The original and the removed sector are similar shapes with a line ratio of 1:2
So the area of the original sector must be four times the area of the removed sector (that's just squaring the line ratio) which means that the curved surface area of the lower remaining part of the cone is $\frac{3}{4}$ of the sector already calculated.
And that comes to 177 sq.units (3 sf)
Dean from Cheadle & Marple College used reasoning like this to get a general formula for the area of a whole cone's curved surface :
Starting with a cone whose base radius is r and slope length is s. The curved surface is a sector from a circle with radius s.
The sector fraction is found by comparing the cone base circumference with the circumference of a circle whose radius is s.
So the fraction is r/s ,the whole area was $\pi$ $s^2$ and that simplifies to $\pi$sr for a cone's surface area not including the base.
Dean then produced a general formula for the area of a frustum's curved surface.
R and r are the radii top and bottom for the frustum and s is the slope length.
This involves some fiddling with the algebra but it's a nice result when you have done it.
What's needed is the difference in surface area between the two cones.
From the diagram you can see that a length $s_2$ will be involved which isn't very convenient because $s_2$ isn't a length you can measure somewhere on the frustum.
However if you notice the similar triangles present in the diagram you can find a connection between $s_1$, $s_2$, r and R
And from that $s_2$ can be expressed as a formula using only $s_1$, r and R
This formula can replace any $s_2$ in the area expression and when you tidy things up (not that quick to do) it reduces to the pleasantly simple $\pi$ s(r+R)
Next Dean explained that when the apple (sphere) is approximated to a stack of frustums (he used five) you can find all the lengths you need so that you can use that formula for the area of the curved surface on each frustum in turn, then for m a total.
If you know how thick you've chosen the frustums to be you know the height.
The radius of the sphere you know and so applying Pythagoras' Theorem it is possible to find any radii lengths required.
Using Pythagoras also to find the slope lengths each time by using the thickness of the frustum and the difference between the top and bottom radii.
Here's part of Dean's spreadsheet and his comment on the result.
Thus the amount of peel of an apple of diameter 8cm is 197.899 (3sf) after doubling the hemisphere result from the sheet.
If this answer is compared to the result from using the equation for surface area of a sphere which is 4 $\pi$ $r^2$ and gives 201.062 . . . it can be seen that there is a percentage error of 1.57%.
If 50 frustums are used the percentage error drops to 0.02%.
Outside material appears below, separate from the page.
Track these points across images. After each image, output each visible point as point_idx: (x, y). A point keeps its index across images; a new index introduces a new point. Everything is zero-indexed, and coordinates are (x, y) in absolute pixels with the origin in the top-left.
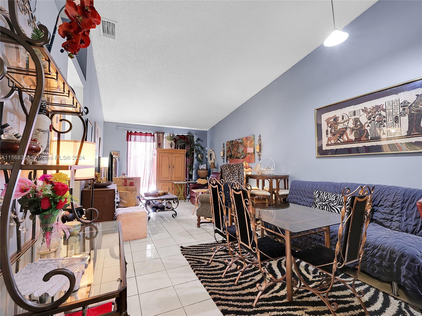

Which leaves us pleasantly curious about that formula Dean found which calculates the surface area for a sphere.
If I know the surface area for a sphere of unit radius I can say that the surface area for a sphere of radius r would be $r^2$ times as much so it's the right kind of formula. I wonder if we can verify that 4$\pi$ multiplier.
Continuing that line of thinking. If I know the volume for a sphere of unit radius I can say that the volume for a sphere of radius r would be $r^3$ times as much. That tells me what type of formula to expect now perhaps I can use that spreadsheet technique to find the volume of a sphere with unit radius. I wonder if it's a nice number of $\pi$ like the surface area?
Teachers' Resources
This is a nice activity to take slowly and build up understanding in each part.
It also makes a nice lead in towards maths at the next level, especially if the spreadsheet is used to improve accuracy as each fustum height becomes smaller without limit.